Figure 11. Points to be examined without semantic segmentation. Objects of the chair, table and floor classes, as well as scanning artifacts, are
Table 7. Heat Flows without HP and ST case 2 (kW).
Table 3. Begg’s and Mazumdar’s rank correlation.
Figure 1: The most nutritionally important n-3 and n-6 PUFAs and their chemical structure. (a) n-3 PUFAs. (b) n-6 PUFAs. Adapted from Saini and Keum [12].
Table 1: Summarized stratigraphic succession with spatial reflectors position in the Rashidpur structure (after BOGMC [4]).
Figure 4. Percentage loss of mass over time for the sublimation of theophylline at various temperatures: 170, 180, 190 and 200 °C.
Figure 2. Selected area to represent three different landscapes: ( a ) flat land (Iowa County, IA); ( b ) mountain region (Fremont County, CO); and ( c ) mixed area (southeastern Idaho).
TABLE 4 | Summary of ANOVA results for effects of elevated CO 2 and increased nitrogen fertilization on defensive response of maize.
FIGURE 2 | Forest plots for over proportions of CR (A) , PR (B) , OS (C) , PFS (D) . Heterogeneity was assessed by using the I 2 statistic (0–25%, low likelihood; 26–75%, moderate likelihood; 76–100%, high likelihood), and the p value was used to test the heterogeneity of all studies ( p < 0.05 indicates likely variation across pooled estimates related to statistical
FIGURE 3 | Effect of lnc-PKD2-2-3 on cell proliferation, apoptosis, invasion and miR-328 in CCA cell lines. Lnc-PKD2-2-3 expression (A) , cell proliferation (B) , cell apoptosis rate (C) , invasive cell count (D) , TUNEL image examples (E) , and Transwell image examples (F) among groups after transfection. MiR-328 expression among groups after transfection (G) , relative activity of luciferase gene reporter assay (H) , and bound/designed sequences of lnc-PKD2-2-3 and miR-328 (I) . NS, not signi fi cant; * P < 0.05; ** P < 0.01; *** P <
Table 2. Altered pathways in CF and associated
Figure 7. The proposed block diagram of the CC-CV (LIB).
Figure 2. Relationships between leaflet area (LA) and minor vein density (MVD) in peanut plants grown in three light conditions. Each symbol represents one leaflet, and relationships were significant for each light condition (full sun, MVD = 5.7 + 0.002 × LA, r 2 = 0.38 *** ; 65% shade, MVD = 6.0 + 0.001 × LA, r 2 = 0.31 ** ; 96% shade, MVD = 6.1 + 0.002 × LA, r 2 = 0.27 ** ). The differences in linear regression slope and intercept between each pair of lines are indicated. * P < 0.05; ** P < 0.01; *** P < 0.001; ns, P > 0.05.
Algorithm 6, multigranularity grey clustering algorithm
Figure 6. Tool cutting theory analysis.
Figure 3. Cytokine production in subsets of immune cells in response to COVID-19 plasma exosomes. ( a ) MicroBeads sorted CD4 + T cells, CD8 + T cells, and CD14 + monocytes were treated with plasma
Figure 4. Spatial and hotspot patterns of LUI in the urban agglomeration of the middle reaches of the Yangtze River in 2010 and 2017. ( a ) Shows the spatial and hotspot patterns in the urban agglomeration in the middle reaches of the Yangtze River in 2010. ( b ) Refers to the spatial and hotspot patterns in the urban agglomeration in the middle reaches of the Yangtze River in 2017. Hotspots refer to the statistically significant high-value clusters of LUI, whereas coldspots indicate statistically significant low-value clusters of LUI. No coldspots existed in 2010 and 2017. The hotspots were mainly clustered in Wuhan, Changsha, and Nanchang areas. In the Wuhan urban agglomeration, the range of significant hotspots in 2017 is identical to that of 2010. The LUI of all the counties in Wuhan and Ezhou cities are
___
▶ WHAT THE TASK ASKS
Scan the entries above for the string "structure" and copy each line containing it.

▶ TASK ANSWER
Figure 1: The most nutritionally important n-3 and n-6 PUFAs and their chemical structure. (a) n-3 PUFAs. (b) n-6 PUFAs. Adapted from Saini and Keum [12].
Table 1: Summarized stratigraphic succession with spatial reflectors position in the Rashidpur structure (after BOGMC [4]).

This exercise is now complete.